Graduate Programs in Modern and Classical Languages
The Master of Arts in Modern and Classical Languages is designed to meet the needs and interests of prospective and practicing teachers and other professionals, and to prepare students for doctoral study in languages at other institutions. The program offers three concentrations: (1) concentration in one language--French, German, or Spanish; (2) concentration in two of those languages; and (3) concentration in Spanish/Bilingual-Multicultural Education.
In addition to satisfying the general admission requirements for graduate study, applicants seeking degree status must hold a baccalaureate degree with a major in French, German, or Spanish; have at least a 3.0 grade point average (on a 4.0 scale) in the major; and submit two letters of recommendation from persons familiar with their qualifications.
Applicants whose baccalaureate degrees were earned in other fields or who otherwise do not meet the above requirements, but who provide evidence of a capacity to pursue graduate study, are encouraged to apply and may be admitted to the program with provisional status. Applicants in this category may be asked to appear for a personal interview and to take the appropriate part(s) of the Graduate Record Examination. They may also have undergraduate deficiencies to make up before being advanced to degree status.
Candidates who elect a concentration in one language must complete a program of 30 semester hours of study. Those who concentrate in two languages must complete a program of 42 semester hours. The concentration in Spanish/Bilingual-Multicultural Education requires 36 semester hours. In all three concentrations, six of the total hours may be earned with a thesis. Regardless of the concentration selected, all students must meet the core and distribution requirements given below, and must pass an oral comprehensive examination.

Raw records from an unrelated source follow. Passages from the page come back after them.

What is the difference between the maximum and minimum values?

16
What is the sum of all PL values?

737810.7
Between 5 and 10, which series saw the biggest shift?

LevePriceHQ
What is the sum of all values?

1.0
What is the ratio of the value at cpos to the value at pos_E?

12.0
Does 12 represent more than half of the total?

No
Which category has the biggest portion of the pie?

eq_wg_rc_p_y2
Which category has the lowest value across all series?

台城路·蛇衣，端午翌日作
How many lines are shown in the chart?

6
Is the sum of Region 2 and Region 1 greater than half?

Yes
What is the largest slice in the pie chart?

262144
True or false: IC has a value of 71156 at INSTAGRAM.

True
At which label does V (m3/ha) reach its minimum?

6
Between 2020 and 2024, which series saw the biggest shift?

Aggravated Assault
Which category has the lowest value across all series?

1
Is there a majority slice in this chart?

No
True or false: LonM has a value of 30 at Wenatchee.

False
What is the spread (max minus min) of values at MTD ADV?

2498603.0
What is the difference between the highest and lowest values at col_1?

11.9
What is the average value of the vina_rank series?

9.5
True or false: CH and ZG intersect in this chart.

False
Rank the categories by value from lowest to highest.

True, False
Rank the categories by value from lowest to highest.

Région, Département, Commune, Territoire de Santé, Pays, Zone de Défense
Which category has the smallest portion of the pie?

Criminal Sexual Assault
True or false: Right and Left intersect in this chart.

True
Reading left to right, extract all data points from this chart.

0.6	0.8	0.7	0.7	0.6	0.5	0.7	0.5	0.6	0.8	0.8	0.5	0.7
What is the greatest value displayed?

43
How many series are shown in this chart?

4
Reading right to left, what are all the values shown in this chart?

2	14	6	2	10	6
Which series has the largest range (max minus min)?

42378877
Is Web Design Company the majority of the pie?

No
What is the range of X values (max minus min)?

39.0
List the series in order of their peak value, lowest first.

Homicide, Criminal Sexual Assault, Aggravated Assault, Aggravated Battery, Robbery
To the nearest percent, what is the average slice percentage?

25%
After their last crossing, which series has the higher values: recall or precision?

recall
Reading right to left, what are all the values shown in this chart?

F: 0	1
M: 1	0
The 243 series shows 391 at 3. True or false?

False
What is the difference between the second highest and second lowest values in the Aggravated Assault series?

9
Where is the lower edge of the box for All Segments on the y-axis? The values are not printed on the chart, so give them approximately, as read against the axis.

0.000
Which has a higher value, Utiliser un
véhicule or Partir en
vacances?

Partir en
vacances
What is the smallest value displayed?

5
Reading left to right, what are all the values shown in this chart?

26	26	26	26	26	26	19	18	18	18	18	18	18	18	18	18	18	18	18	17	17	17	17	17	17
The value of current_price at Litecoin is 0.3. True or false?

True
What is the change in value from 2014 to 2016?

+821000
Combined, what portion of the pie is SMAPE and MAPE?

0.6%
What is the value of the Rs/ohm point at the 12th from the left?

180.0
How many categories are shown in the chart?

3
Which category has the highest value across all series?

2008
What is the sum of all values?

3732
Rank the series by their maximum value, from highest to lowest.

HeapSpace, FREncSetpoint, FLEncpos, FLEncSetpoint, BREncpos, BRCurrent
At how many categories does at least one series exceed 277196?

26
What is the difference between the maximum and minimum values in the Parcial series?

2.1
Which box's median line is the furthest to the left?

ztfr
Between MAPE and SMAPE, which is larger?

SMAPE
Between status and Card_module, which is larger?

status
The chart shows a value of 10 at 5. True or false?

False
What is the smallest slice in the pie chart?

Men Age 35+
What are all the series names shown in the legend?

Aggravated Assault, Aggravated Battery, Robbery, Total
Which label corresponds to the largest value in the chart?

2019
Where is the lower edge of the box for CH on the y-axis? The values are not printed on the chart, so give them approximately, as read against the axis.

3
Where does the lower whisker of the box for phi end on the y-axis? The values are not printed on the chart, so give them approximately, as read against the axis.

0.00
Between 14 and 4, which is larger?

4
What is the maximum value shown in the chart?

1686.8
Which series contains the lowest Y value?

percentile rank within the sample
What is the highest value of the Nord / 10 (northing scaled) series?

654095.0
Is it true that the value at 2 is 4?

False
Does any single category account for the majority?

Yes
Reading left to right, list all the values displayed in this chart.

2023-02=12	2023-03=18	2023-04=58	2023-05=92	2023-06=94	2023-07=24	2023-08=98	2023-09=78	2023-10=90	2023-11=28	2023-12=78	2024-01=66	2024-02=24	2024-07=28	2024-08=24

Thirty semester hours, of which at least 18 must be earned in courses listed under a single rubric (FREN, GERM, or SPAN), to include the following distribution: at least 6 hours in literature courses covering two different periods and at least 6 hours in language/linguistics courses. The remaining 12 hours are electives, of which up to 6 may be used for directed reading (798) and thesis (799).
Forty-two semester hours, of which 18 must be earned in each of two languages, in courses listed under a single rubric (FREN, GERM, or SPAN), to include the following distribution: at least six hours in literature courses covering two different periods, and at least six hours in language/linguistics courses. The remaining six hours are electives, which may be used for directed reading (798) and thesis (799).
Thirty-six semester hours, of which 18 must be earned in courses listed under the SPAN rubric, to include the following distribution: at least 6 hours in literature courses covering two different periods and at least
6 hours in language/linguistics courses; 6 hours of bilingual education seminars, selected from among EDUC 517, 518, 519. The remaining 12 hours are electives, of which up to 6 may be used for directed reading (SPAN 798) and thesis (SPAN 799).
The certificate program in translation provides professional training for students who wish to acquire proficiency in a specific language combination, either English-French or English-Spanish. Because of the interdisciplinary nature of translation, the program combines theoretical and applied course work in the departments of Modern and Classical Languages, English, and Communication.
Students applying to the program must be admitted to a George Mason University degree program or already hold a bachelor's degree and be admitted for graduate study in nondegree status. Acceptance into the program is based partly on a proficiency examination in English and one other language.
The certificate may be pursued concurrently with any of several degree programs offered through the Department of Modern and Classical Languages. Part of the work toward the certificate may be applicable toward degrees in other departments.
Students enrolled in degree programs outside the Department of Modern and Classical Languages who wish to work toward the certificate in translation must apply to the department for admission into the certificate program.
- Required core courses (12 credits):
- ENGL 410 Technical and Report Writing (3)
COMM 505 Intercultural Communication (3) or
ENGL 581 Psycholinguistics (3)
LANG 525 Literary Translation (3)
LANG 565 Theory of Translation (3)
- Language courses (9 credits):
- FREN 357 Introduction to Translation (3)
FREN 576 Advanced Translation (3)
FREN 580 Contemporary French Society
and Culture (3)
SPAN 359 Introduction to Translation (3)
SPAN 576 Advanced Translation (3)
SPAN 580 Contemporary Hispanic Institutions (3)
GERM 318 Translation of Texts (3)
GERM 576 Advanced Translation (3)
GERM 580 Contemporary Germany (3)
LANG 590 Internship and Seminar in Translation (3)
A translation project is required for completion of the program.